« On nous traite comme des esclaves »

Article rédigé par J. Baptiste MUBARIBARI, journaliste d’Imboneza News en formation au CFM

Les filles de ménage du quartier Kinanira II se plaignent contre leurs employeurs en les accusant de mauvais traitement alors que l´argent qu´elles touchent mensuellement n´est pas suffisant. Suivez mon regard… Kinanira II, est l`un des quartiers « Chic » de Bujumbura, abritant les patrons, les hautes personnalités, où on trouve les belles voitures, belles maisons,… Et pourtant les problèmes liés aux salaires entre ces filles de ménage « Abayaya » et leurs patrons se font entendre dans la rue.

Les familles possédant des petits enfants ont besoins de filles de ménage pour rester avec les enfants pendant que leurs parents sont au travail.

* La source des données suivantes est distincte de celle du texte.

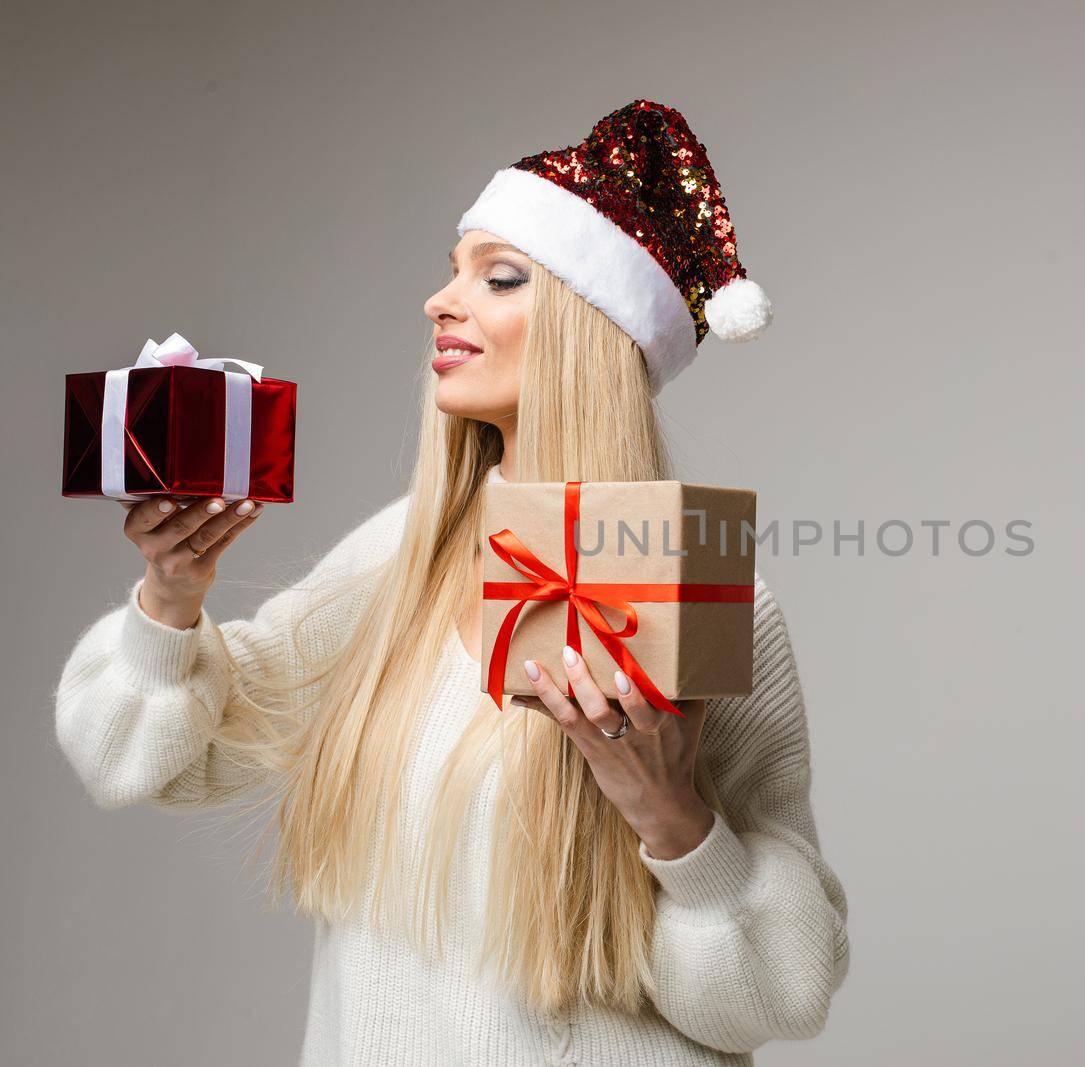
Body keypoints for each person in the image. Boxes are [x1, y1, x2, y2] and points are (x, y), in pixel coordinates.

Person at [54, 99, 849, 1066]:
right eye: (450, 268)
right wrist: (172, 600)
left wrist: (672, 818)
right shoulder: (399, 563)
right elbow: (151, 760)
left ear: (588, 329)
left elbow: (778, 996)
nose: (440, 301)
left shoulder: (709, 593)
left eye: (499, 276)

Prendre soin des enfants reste une mission principale des ces filles de ménage. Les intéressées estiment que cette tâche qui n’est pas facile est rémunérée avec un salaire moindre. «Mon salaire était de 20 mille francs il y a trois ans.

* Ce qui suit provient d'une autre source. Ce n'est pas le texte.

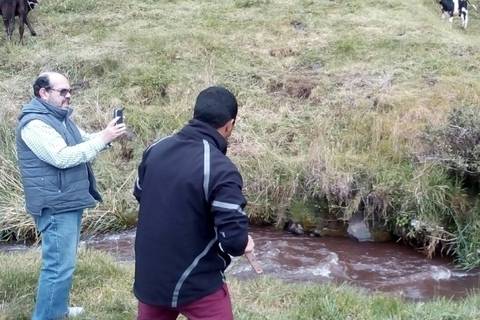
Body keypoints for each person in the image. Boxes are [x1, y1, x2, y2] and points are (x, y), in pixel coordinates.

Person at [133, 86, 254, 320]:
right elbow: (234, 242)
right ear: (229, 125)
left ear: (196, 114)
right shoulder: (221, 169)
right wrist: (245, 242)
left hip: (151, 275)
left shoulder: (155, 149)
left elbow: (140, 194)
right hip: (196, 282)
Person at [15, 71, 126, 319]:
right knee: (58, 267)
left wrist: (106, 135)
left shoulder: (60, 118)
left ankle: (58, 309)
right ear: (43, 93)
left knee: (65, 264)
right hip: (54, 206)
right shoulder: (35, 124)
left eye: (70, 91)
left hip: (66, 201)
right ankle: (45, 316)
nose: (68, 96)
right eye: (62, 91)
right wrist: (103, 139)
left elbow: (83, 141)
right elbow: (63, 157)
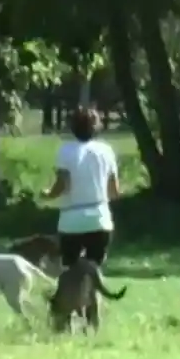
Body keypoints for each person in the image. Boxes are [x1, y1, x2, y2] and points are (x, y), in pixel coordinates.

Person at [42, 107, 120, 267]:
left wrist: (48, 194)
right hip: (100, 218)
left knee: (70, 268)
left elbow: (62, 185)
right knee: (94, 269)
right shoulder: (106, 150)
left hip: (72, 220)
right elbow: (114, 191)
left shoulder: (66, 151)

Jusqu´a aujourd´hui aucune augmentation n’a été faite, alors que je garde deux petits jumeaux tout en faisant la lessive de leurs habits ainsi que ceux de parents », nous confie Claudette Ndayisaba, jeune fille de 19 ans. « On me traite comme une esclave et pourtant, je suis venue travailler ici croyant avoir trouvé une famille qui me traiterait bien : sans m´injurier ou me gifler tout le temps… », a-t-elle ajouté. Mlle Consolate Nibizi, 16 ans révolus, est aussi fille de ménage. Elle garde l´enfant d´un haut officier militaire dont la femme est une directrice d´une des écoles privées de la Capitale. Elle travaille depuis une année dans cette famille sans rien se reprocher. Elle dit être maltraitée. «Quand ma patronne rentre du travail, elle me donne des gifles sous prétexte que les habits de son enfant ne sont pas lavés, sans toutefois tenir compte du problème de l´eau, au lieu de s´adresser au domestique (umuboyi) chargé de puiser l’eau. Les reproches tombent toujours à moi », s´indigne-t-elle, les larmes aux yeux. Elle se demande souvent si leurs patronnes reconnaissent leurs services. « Nous nous sacrifions pour leurs enfants juste pour quelques billets et ils refusent d´augmenter nos salaires (…) Je touche 20t mille francs par mois. C´est peu ! » Poursuit- elle. Toutefois, les patronnes ne sont pas du même avis que leurs domestiques. Elles mettent en tord les filles de ménage tout en niant les accusations portées contre elles. « Nous exigeons que les filles de ménage accomplissent leur contrat comme convenu et nous avons confiance en elles car elle restent avec nos enfants beaucoup plus de temps que nous, les parents», affirme Mme Antoinette Nahimana, une patronne. Il faut noter que la loi burundaise reste muette sur ce genre de travail.